Monday, October 17, 2011

Black Is Beautiful

When I was very young, in 1970 or so, my mom took me with her sometimes to the office where she was a student intern. The receptionist there was always friendly and would talk to me or offer me pencils and paper for coloring when I was bored waiting for my mom.

One day, the receptionist had a little sign on her desk that said "Black is Beautiful."

I said, "I don't like black. I like blue the best!"

The woman laughed. My mom was mortified and apologized to the woman and took me aside and explained that the sign meant that black *people* are beautiful, and that it was meant to counter the general and wrong view that black people were some how "less worthy" than white people.

I was confused because I hadn't realized she was a "black person." When I thought about her at all (which was very rarely, really, since I was a kid and didn’t think often about others), I just thought she had a nice smile and a kind personality and pretty brown skin. And I was embarrassed for saying I didn't like black, because that wasn't what I meant!

I think that was the first time I realized that some people considered different skin color "bad." It made me sad because the woman was really nice.

Sometimes people claim that kids don't "notice" skin color until we teach them to. That's not really true, though. It wasn't that I didn't "notice" her skin color. I did, just as one notices hair color, height, and the shape of a nose. It's just that until then, I had never thought it could be a bad thing or even a defining characteristic of a person.
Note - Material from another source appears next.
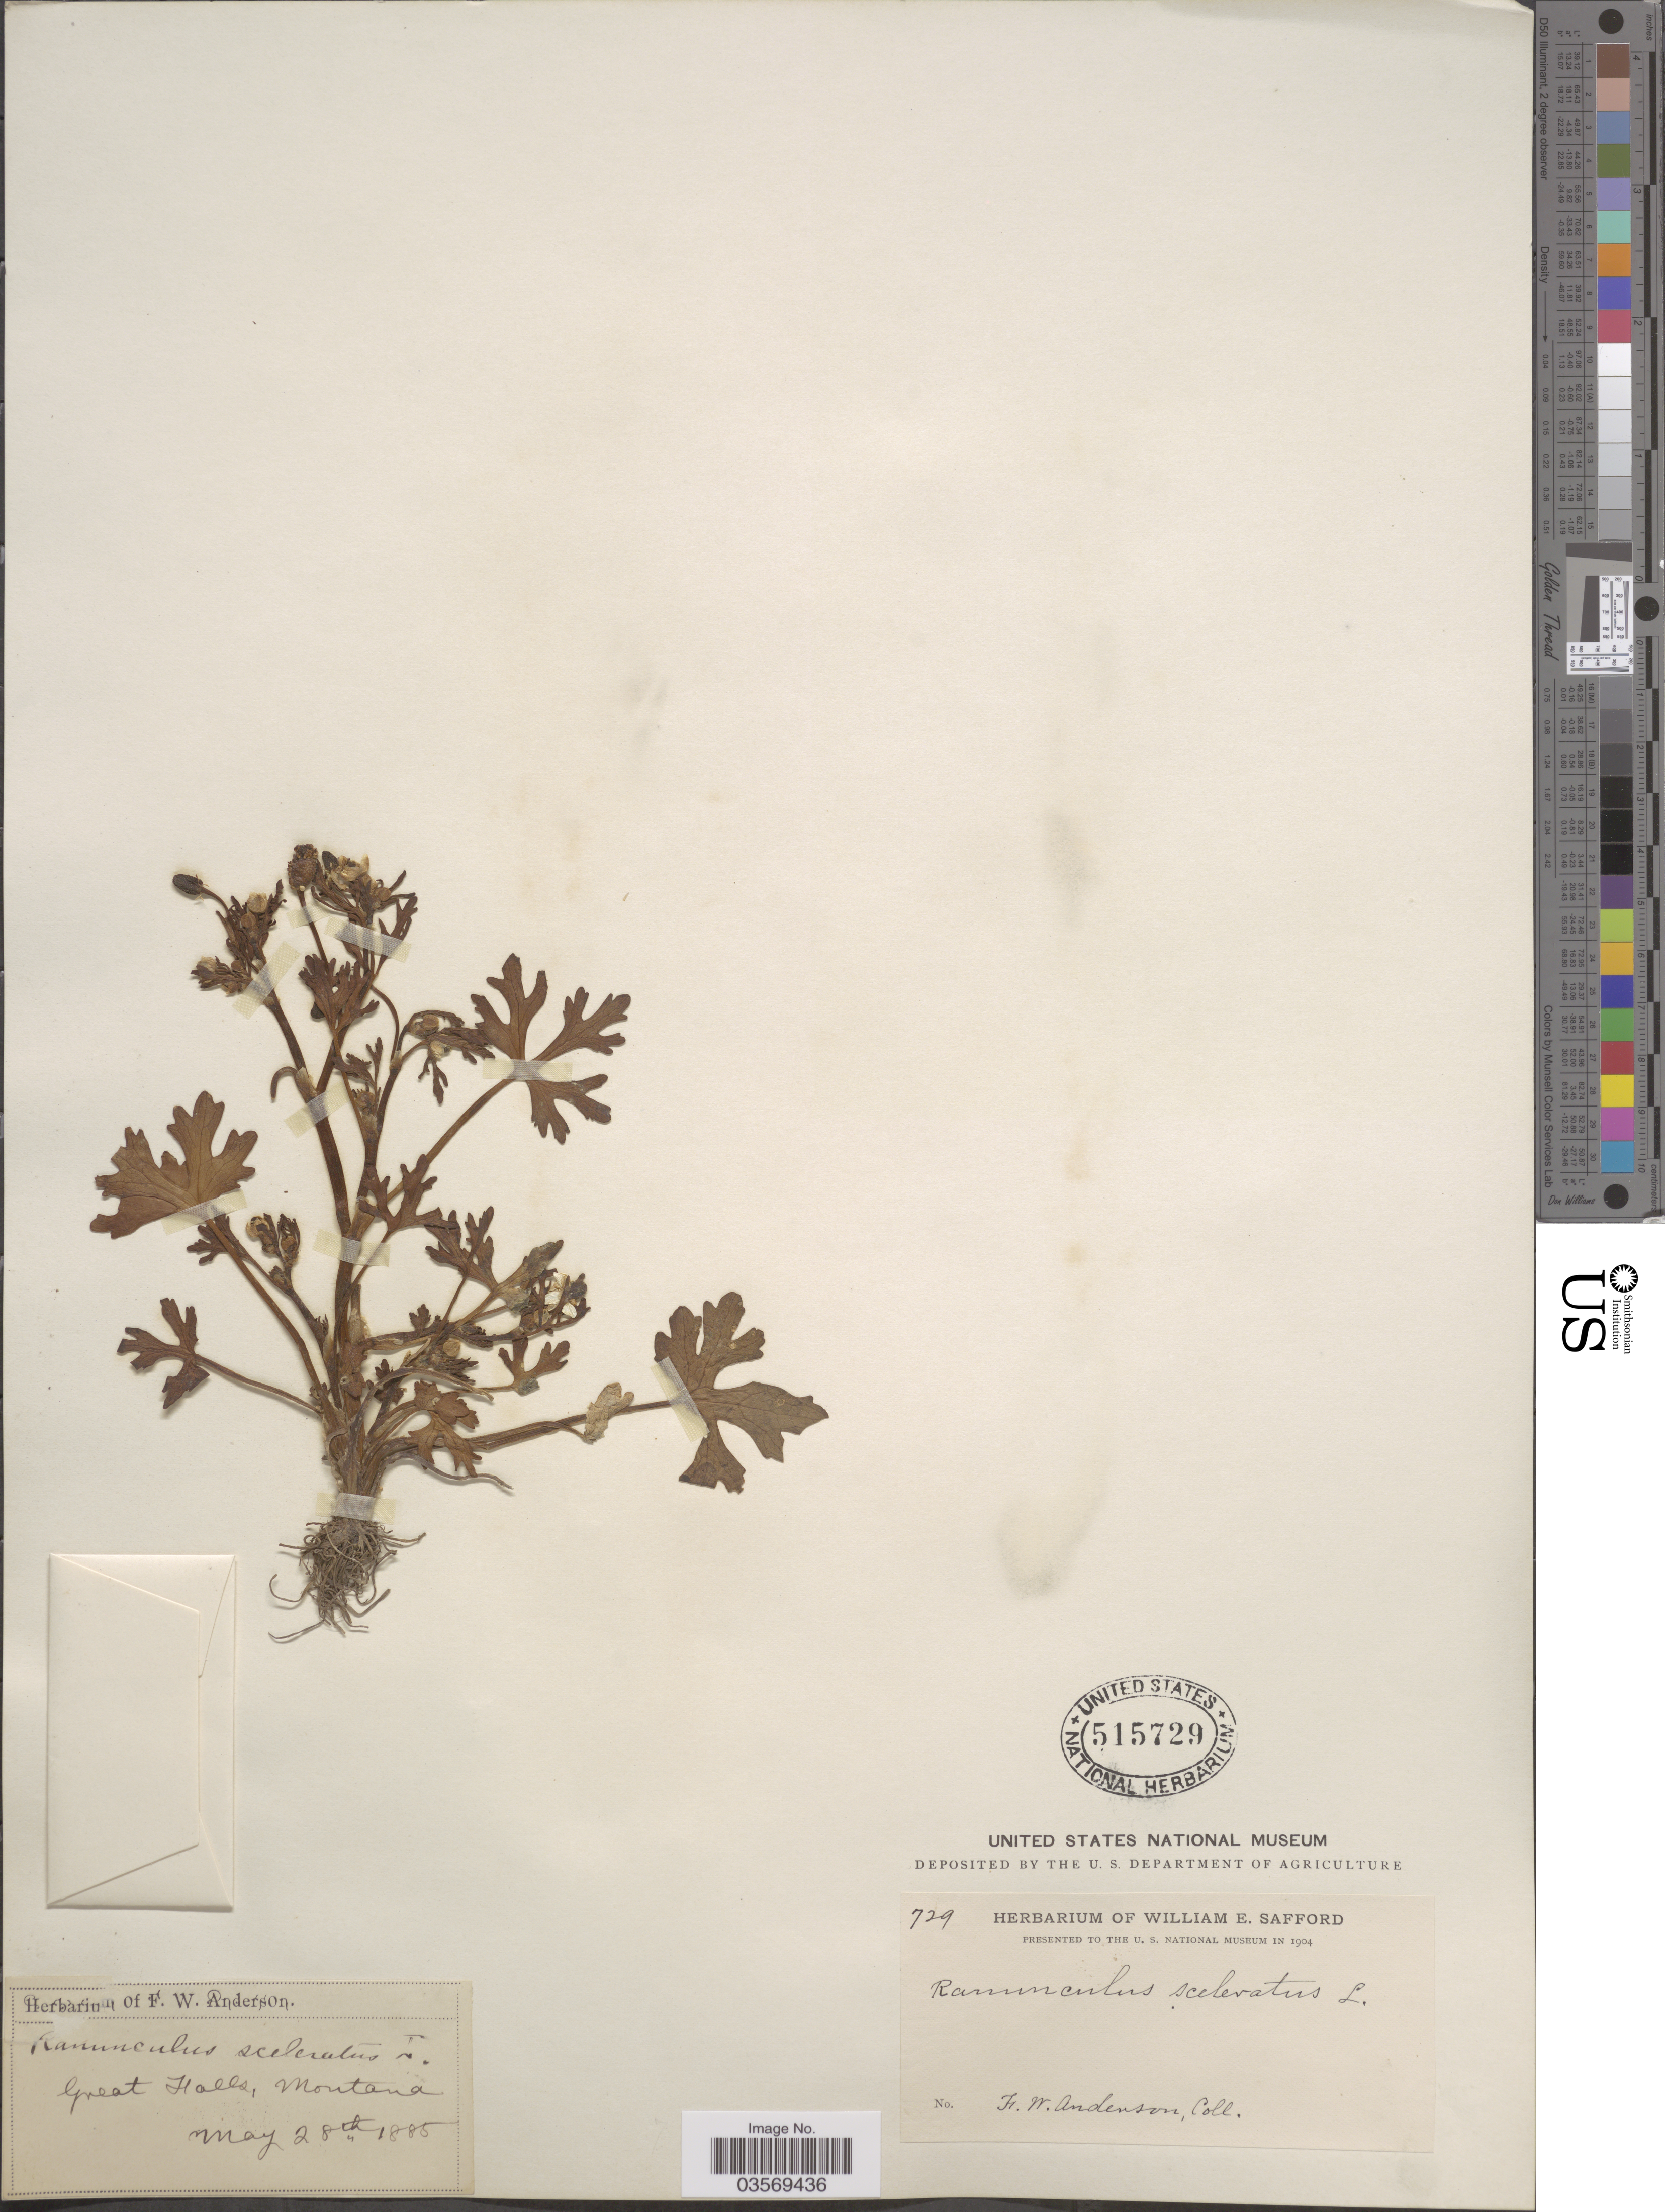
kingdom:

I noticed, but without judging.

I hope our society will one day stop teaching kids that anyone's physical characteristics are "bad" or make a person "unworthy" or "less" than others.

And I thank my parents heartily for not teaching me such awful lessons.


LOLA said...

I really hated it when I was a reporter and the cute young thing who sat next to me was always getting called in to the publisher's office so he could tell her what a good job she was doing. I wrote rings around her and he never complimented me. Now here I am, the Queen of Grammar and so many other things, and I can't get a job. I don't think it helps that I'm 52. I still have my bodacious ta-tas, but they are starting to do some serious drooping and will be of no use soon. I really wish we, especially women, were judged according to our characters instead of our looks. People would really love me then because they always tell me what a character I am. I'm so happy you posted. You need to do this much more often.


LegalMist said...

Lola - you reminded me of another story to post. Thanks for sharing your story!

So. Cal. Gal said...

I have been disabled all my life. I have walked on crutches and now use a wheelchair. You can't imagine the times a child will look at me with curiosity and the parent will drag them away. Nice message your sending, mom and dad!

One of the nicest experiences was when a little (4 y.o.?) boy started touching my chair spokes while I was waiting in a store line.

The mom knelt down and said, "Say 'hi' to the nice lady." He did. Then she explained that he was touching a wheelchair and I had to use it because my legs weren't as healthy as his legs were.

I could've kissed her feet!

LegalMist said...

So. Cal. Gal. -- many folks learned that exact behavior from their own parents, because so many parents are afraid their kids will ask "inappropriate" questions and offend someone. It is hard, as a parent, to know when to let your kids be curious and when someone just wants to be left alone and/or might be (understandably) tired of answering potentially intrusive and certainly "none-of-your-business" type questions about their disability over and over again. That said, there's no reason to treat strangers in wheelchairs any differently than strangers on legs. If you'd let your kid talk to a stranger on legs in line at the grocery, why not let them talk to a stranger on crutches or in a wheelchair? Certainly no need to drag them away!